Ce qui est peut-être plus original dans le cas de l’attentat de l'AMIA, c’est de voir comment l’impossibilité d’obtenir justice, l’impossibilité de clore l’événement et de lui trouver un récit et un sens stabilisés, ont conduit les différents acteurs mobilisés dans les institutions juives ou les associations de victimes à renouveler sans cesse cet acte d’inscription des noms, en rénovant années après années ce premier hommage aux victimes, puis en multipliant et en diffractant les actes d’inscription un peu partout dans la ville : au pied de chaque arbre planté aux abords immédiats de l’attentat, sur le monument érigé par l’association de victimes Memoria Activa devant le palais de justice où ses membres se retrouvaient toutes les semaines durant plus de 10 ans et désormais à chaque anniversaire pour demander que justice soit faite ; dans le Bosque de Palermo, non loin des rives du fleuve, où 85 arbres ont également été plantés au nom de chaque victime ; dans la ville de Vincente Lopez, en bordure du fleuve toujours, où un monument a été inauguré à l’occasion du vingtième anniversaire de l’attentat, etc. Jusqu’à la reproduction quasi à l’identique, à quelques cuadras du lieu de l’attentat, du tableau noir du mur du 633 rue Pasteur sur les murs de la station de métro Pasteur, rebaptisée en 2015 Pasteur-AMIA. La boucle, ainsi, est bouclée, l’acte de représentation de l’attentat ne renvoyant plus à l’événement lui-même, mais à sa symbolisation et à sa mise en abyme à travers cet acte spontané d’inscription de la liste des victimes sur un tableau noir, la liste et son inscription devenant par excellence ce qui dit l’événement. Comme s’il fallait inscrire sans cesse le nom des victimes pour leur rendre présence et pour maintenir sans cesse l’exigence de justice – impression renforcée par la vidéo diffusée à côté de la reproduction du tableau des noms montrant en boucle des mains traçant à la bombe de peinture blanche les lettres formant la liste des victimes de l’attentat contre l’AMIA. Plus que l’inscription, c’est l’acte d’inscrire qui fait sens et qui permet de maintenir vivante la demande de justice. Mais cette fois, c’est dans la faïence que les noms sont inscrits, échappant à l’altération du temps et des intempéries, fixant dans l’émail le temps – à jamais ? – suspendu du deuil et de la quête de justice.
Bibliographie :
Fraenkel, Béatrice, Les Écrits de septembre. New York 2001, Paris, Textuel, 2002.

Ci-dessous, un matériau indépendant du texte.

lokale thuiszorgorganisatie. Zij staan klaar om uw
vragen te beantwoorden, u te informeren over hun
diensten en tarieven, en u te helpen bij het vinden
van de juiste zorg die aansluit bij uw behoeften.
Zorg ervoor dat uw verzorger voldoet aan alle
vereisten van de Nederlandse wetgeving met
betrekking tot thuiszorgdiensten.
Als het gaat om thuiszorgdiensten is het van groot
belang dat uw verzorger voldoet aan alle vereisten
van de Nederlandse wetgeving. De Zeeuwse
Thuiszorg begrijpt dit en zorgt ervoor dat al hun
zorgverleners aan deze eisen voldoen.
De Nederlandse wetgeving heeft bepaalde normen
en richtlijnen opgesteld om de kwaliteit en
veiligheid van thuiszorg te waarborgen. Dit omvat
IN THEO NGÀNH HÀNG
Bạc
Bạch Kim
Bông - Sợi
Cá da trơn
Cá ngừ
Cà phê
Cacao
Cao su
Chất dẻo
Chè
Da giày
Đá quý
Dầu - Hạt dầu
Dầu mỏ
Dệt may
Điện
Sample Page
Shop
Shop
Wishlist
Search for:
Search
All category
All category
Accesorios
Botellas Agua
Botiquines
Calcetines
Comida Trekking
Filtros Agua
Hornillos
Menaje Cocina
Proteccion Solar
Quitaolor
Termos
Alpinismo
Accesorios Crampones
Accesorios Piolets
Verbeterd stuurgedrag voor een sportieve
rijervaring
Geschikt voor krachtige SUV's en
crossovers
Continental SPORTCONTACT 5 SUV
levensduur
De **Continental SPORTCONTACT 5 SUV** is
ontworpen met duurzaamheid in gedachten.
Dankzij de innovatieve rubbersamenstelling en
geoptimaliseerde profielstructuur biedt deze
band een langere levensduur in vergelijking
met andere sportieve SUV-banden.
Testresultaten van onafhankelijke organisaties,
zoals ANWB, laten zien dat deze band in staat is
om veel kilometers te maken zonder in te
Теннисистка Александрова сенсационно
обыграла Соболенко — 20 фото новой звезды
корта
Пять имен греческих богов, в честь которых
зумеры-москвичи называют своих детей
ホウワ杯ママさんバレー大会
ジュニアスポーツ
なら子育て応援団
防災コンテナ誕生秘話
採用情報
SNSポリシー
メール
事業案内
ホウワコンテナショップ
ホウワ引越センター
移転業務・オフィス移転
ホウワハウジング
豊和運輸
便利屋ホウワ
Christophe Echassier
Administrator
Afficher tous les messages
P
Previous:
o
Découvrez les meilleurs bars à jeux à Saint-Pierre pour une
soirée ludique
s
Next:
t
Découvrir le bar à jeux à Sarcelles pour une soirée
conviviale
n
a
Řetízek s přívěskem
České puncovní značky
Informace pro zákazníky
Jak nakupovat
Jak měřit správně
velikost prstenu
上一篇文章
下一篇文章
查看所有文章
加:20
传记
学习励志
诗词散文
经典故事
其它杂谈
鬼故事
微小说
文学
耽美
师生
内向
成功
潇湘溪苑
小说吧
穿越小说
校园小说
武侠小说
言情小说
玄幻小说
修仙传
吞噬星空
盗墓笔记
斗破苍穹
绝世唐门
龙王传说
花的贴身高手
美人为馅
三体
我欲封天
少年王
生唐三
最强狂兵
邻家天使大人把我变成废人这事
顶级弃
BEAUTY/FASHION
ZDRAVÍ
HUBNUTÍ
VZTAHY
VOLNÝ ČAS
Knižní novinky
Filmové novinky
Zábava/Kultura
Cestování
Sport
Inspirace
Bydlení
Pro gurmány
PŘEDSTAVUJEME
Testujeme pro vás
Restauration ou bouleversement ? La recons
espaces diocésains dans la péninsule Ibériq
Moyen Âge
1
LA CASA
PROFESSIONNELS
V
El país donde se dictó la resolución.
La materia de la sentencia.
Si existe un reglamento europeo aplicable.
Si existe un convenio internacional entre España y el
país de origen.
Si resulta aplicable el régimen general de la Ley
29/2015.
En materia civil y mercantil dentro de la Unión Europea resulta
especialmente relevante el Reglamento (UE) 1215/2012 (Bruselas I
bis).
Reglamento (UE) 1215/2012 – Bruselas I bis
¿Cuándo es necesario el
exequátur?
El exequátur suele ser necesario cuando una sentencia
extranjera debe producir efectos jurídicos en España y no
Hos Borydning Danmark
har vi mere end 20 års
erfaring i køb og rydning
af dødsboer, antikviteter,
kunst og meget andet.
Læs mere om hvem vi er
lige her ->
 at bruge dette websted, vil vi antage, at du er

Gensburger, Sarah, Mémoire vive. Chroniques d’un quartier. Bataclan 2015-2016, Paris, Anamosa, 2017.
Gurevitch, Beatriz, Passion, Politics and Identity: Jewish Women in the Wake of the AMIA Bombing in Argentina, op.cit, p.10.
Margry , Peter Jan et Sánchez-Carretero, Cristina, Grassroots Memorials: The Politics of Memorializing Traumatic Death, Berghahn Books, 2011.